**TASK**
Although the data below holds other lines too, output only those from the line with "134 35 57.47" up to and including the line with "1097 681 40.69", exactly as they appear.
DATA SHOWN Block Start
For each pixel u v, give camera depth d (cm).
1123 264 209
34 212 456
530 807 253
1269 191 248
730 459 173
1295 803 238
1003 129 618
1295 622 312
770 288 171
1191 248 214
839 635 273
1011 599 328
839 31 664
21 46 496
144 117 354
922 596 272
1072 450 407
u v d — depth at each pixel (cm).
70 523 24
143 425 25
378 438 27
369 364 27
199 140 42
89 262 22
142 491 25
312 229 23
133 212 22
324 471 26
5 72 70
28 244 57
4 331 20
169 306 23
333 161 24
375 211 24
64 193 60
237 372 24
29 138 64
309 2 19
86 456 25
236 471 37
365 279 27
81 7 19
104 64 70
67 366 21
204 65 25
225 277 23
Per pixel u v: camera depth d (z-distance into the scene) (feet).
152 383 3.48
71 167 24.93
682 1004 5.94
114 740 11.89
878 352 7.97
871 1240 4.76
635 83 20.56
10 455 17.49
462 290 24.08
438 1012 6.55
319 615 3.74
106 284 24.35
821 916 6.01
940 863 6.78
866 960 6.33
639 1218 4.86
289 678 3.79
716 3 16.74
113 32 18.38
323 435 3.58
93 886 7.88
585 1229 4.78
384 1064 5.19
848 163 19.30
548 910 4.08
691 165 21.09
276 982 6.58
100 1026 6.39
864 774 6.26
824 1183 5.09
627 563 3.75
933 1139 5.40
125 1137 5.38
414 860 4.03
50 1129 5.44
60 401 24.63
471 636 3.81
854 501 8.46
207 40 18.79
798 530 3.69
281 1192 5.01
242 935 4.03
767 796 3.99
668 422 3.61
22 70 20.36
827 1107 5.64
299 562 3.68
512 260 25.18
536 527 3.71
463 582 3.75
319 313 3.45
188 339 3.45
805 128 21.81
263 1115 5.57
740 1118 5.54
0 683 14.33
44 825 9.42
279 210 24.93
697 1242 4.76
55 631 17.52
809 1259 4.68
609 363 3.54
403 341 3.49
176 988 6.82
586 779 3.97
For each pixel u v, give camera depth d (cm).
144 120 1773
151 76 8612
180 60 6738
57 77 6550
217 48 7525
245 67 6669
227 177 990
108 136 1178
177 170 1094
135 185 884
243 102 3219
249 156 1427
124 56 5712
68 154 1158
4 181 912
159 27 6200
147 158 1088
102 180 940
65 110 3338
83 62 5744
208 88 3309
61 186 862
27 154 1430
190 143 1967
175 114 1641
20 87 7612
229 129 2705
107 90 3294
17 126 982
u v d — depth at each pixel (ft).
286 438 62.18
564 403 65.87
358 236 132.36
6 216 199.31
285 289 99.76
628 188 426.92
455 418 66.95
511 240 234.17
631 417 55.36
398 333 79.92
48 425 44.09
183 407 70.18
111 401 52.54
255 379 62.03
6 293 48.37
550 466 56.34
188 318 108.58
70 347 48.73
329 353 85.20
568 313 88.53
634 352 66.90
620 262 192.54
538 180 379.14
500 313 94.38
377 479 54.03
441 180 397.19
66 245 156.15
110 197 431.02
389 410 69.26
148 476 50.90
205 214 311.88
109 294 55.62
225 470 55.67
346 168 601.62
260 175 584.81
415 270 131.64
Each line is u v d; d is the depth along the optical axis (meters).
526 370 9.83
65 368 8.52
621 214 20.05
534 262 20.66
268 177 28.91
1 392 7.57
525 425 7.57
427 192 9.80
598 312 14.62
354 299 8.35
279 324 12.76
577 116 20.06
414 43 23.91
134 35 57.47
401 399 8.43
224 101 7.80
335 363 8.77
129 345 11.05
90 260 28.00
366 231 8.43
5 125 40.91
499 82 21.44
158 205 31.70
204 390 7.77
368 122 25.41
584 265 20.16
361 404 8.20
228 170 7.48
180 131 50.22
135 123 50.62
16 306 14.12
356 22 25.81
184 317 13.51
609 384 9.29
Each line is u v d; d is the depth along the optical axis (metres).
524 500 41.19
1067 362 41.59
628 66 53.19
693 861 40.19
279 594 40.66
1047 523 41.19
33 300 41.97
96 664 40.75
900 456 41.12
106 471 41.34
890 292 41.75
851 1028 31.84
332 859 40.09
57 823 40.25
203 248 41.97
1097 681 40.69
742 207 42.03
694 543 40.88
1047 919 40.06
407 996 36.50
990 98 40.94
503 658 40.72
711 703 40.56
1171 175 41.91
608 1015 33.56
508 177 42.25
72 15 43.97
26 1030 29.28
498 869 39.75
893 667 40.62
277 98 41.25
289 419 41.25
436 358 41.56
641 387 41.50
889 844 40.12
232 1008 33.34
DATA SHOWN Block End
**ANSWER BOX**
134 35 57.47
401 399 8.43
224 101 7.80
335 363 8.77
129 345 11.05
90 260 28.00
366 231 8.43
5 125 40.91
499 82 21.44
158 205 31.70
204 390 7.77
368 122 25.41
584 265 20.16
361 404 8.20
228 170 7.48
180 131 50.22
135 123 50.62
16 306 14.12
356 22 25.81
184 317 13.51
609 384 9.29
Each line is u v d; d is the depth along the optical axis (metres).
524 500 41.19
1067 362 41.59
628 66 53.19
693 861 40.19
279 594 40.66
1047 523 41.19
33 300 41.97
96 664 40.75
900 456 41.12
106 471 41.34
890 292 41.75
851 1028 31.84
332 859 40.09
57 823 40.25
203 248 41.97
1097 681 40.69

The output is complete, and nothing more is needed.